• **DESCRIPTION OF THE TASK**: Please output exactly the lines below, starting at the line that has "Copyright © 2026 BenQ. All rights reserved." and ending at the line that has "全32席完備（テーブル8席）", both included; leave out all pictures and include nothing else.

Collected data
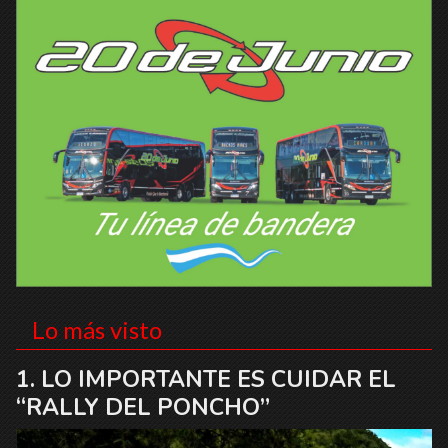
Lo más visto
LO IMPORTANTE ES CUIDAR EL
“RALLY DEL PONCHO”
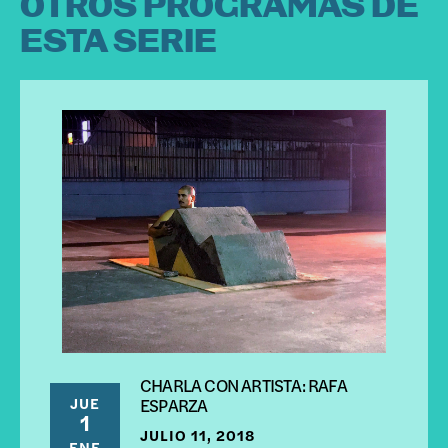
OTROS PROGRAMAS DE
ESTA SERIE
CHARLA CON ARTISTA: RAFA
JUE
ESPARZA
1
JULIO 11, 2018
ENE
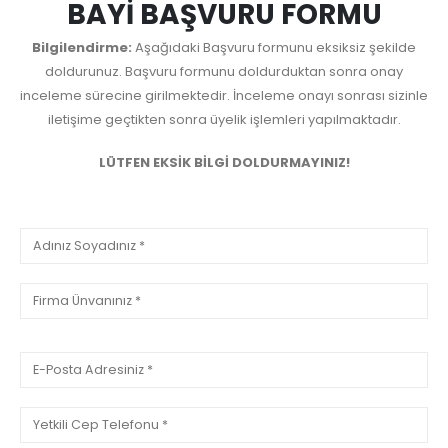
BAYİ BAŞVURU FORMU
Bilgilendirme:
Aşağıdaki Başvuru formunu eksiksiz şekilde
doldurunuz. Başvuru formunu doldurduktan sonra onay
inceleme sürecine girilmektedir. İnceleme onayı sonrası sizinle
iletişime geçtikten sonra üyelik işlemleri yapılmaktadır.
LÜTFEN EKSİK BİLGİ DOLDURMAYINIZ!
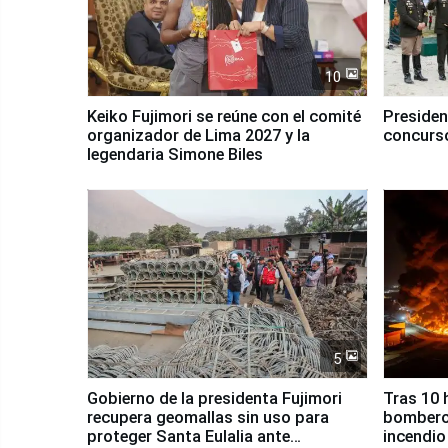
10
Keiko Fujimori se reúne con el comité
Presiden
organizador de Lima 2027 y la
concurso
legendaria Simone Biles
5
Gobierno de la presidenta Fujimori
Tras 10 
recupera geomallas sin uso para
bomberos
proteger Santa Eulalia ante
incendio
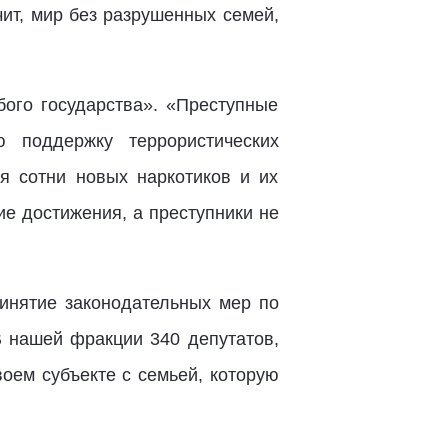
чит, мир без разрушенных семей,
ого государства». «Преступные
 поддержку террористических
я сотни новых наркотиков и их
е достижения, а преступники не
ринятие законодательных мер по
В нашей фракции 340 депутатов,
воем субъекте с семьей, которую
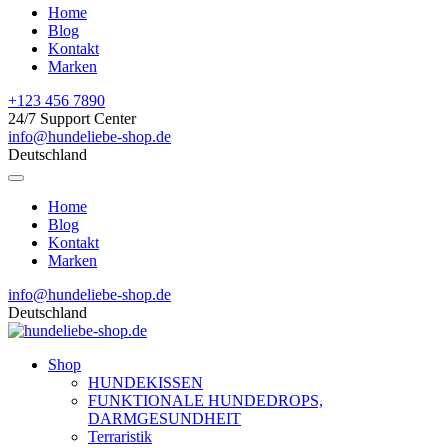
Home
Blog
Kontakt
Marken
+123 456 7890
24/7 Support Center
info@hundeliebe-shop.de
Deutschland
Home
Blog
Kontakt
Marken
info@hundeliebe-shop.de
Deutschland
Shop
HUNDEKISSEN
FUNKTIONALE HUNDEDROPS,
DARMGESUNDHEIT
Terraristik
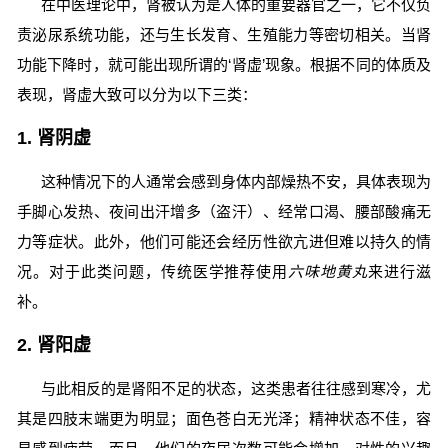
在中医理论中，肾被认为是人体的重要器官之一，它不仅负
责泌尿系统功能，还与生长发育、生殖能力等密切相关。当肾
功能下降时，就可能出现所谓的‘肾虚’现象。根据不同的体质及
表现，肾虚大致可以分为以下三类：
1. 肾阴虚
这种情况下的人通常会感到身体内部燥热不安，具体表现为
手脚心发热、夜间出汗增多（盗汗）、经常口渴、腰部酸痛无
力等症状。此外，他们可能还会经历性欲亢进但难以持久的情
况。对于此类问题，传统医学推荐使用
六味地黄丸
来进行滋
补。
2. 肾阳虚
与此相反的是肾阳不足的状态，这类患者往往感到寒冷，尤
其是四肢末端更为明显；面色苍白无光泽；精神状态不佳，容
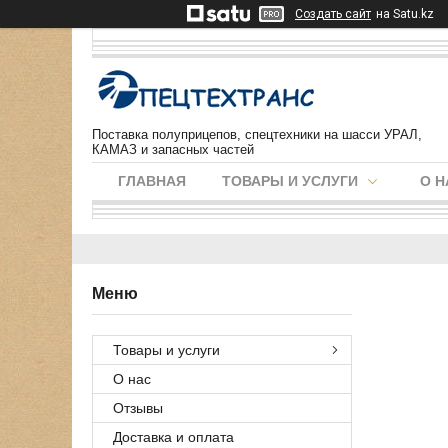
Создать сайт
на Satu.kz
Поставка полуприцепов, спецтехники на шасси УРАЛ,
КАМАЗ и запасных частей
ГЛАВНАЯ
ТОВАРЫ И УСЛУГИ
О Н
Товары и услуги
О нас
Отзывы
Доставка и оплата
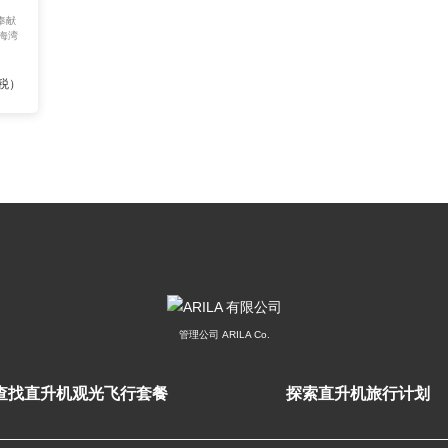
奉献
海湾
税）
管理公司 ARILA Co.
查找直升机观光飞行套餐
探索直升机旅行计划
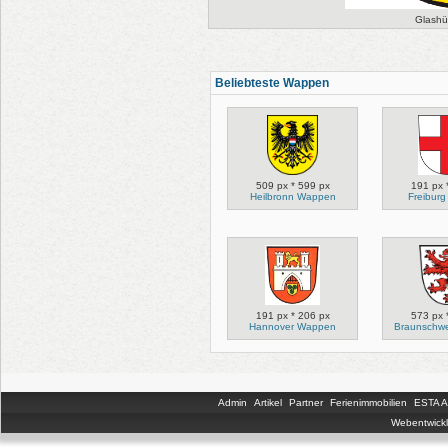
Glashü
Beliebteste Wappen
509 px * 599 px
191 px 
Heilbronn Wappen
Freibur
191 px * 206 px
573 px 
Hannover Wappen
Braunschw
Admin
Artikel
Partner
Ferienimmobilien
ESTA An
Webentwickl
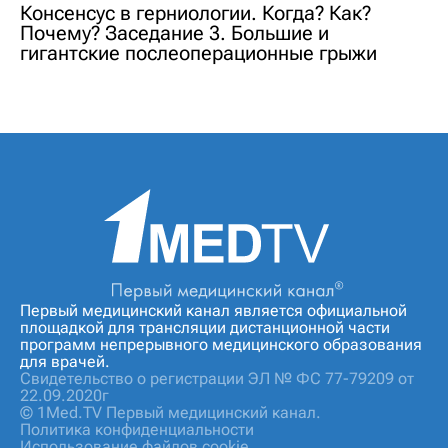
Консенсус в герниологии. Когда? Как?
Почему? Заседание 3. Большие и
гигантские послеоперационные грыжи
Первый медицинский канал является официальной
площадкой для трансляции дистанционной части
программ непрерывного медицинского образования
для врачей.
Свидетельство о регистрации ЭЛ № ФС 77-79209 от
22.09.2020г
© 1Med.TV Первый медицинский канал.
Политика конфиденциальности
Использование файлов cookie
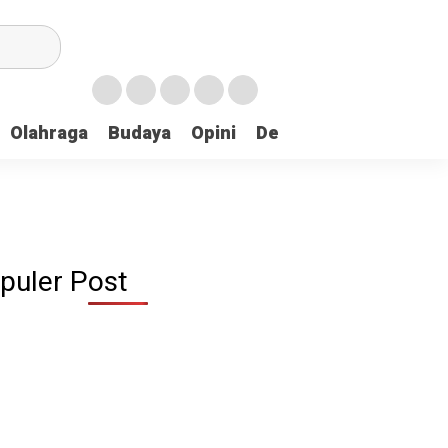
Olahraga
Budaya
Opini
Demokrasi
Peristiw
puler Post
...
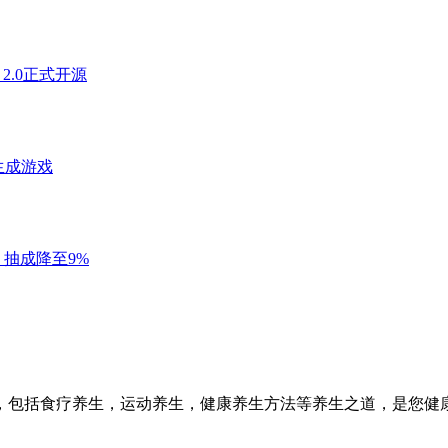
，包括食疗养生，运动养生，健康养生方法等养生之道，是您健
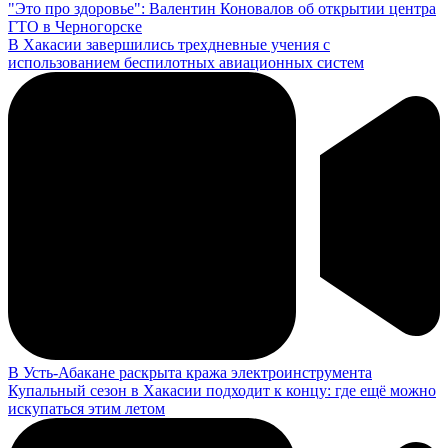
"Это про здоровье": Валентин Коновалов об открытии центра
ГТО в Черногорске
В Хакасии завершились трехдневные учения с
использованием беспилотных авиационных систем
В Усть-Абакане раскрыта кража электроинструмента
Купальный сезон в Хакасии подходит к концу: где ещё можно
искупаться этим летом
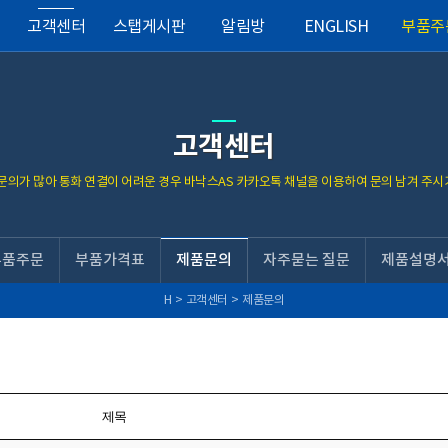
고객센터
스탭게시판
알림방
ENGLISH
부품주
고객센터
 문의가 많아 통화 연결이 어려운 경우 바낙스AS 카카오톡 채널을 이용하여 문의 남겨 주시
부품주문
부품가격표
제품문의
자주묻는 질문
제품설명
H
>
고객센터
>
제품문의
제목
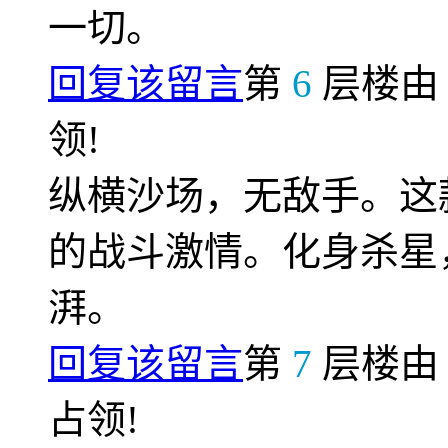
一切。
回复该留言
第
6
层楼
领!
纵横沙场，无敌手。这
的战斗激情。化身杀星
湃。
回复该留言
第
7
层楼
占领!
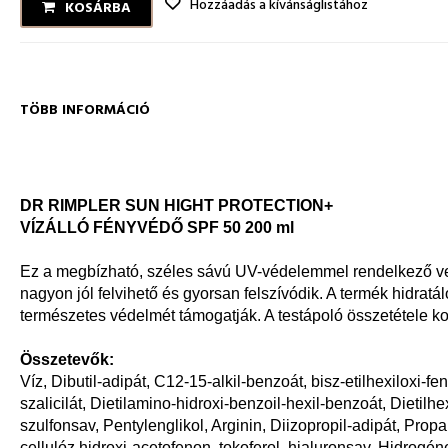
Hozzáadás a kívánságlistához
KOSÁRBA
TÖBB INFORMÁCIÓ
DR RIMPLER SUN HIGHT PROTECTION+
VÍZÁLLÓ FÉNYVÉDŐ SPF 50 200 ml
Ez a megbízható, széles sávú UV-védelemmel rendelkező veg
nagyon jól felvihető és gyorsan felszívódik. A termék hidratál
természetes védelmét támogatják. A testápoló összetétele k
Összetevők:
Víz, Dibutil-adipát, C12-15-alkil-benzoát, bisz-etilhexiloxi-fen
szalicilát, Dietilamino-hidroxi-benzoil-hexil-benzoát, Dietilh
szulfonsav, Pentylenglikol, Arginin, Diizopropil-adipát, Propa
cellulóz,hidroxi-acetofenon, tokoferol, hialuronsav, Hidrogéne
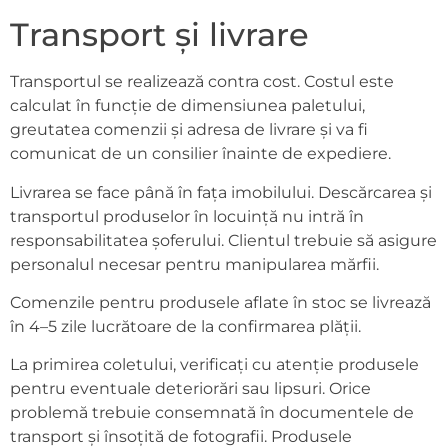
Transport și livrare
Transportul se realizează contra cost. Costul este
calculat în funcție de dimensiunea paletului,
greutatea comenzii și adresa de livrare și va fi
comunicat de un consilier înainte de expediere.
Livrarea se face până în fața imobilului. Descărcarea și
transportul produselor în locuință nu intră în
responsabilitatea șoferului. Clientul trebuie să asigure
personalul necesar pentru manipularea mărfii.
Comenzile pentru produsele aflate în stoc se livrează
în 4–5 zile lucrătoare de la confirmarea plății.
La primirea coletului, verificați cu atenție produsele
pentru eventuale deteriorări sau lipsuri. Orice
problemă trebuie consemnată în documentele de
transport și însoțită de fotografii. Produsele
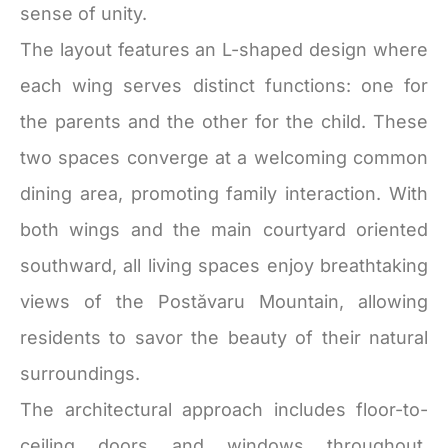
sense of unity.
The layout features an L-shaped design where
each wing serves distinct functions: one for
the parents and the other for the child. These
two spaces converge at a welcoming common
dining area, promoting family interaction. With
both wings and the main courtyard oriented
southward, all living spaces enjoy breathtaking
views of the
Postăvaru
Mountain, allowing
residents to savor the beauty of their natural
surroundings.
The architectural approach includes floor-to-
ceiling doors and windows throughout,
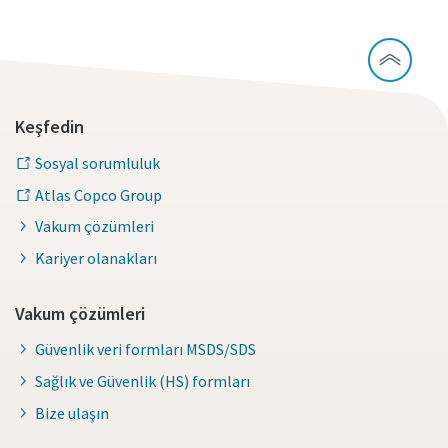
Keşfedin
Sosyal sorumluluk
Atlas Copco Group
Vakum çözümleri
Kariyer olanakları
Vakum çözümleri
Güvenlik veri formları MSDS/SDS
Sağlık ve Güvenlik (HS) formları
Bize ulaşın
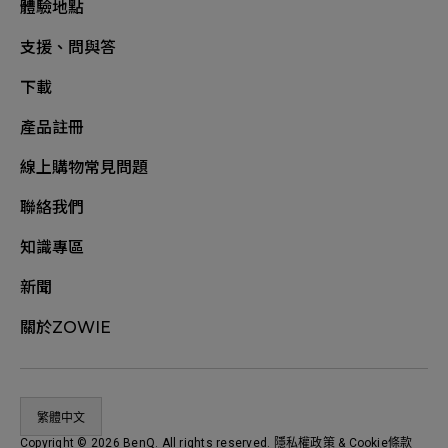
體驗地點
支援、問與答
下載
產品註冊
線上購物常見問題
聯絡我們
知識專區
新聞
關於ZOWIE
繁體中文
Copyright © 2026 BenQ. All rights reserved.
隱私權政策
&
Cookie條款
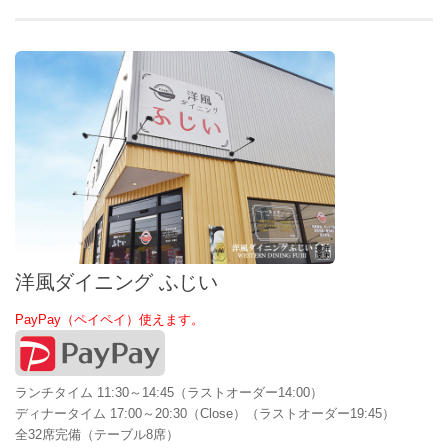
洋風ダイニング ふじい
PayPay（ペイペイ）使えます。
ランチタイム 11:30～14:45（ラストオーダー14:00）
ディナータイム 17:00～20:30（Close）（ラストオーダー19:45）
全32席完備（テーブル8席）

• **EXERCISE ANSWER**:
Copyright © 2026 BenQ. All rights reserved.
隱私權政策
&
Cookie條款
洋風ダイニング ふじい
PayPay（ペイペイ）使えます。
ランチタイム 11:30～14:45（ラストオーダー14:00）
ディナータイム 17:00～20:30（Close）（ラストオーダー19:45）
全32席完備（テーブル8席）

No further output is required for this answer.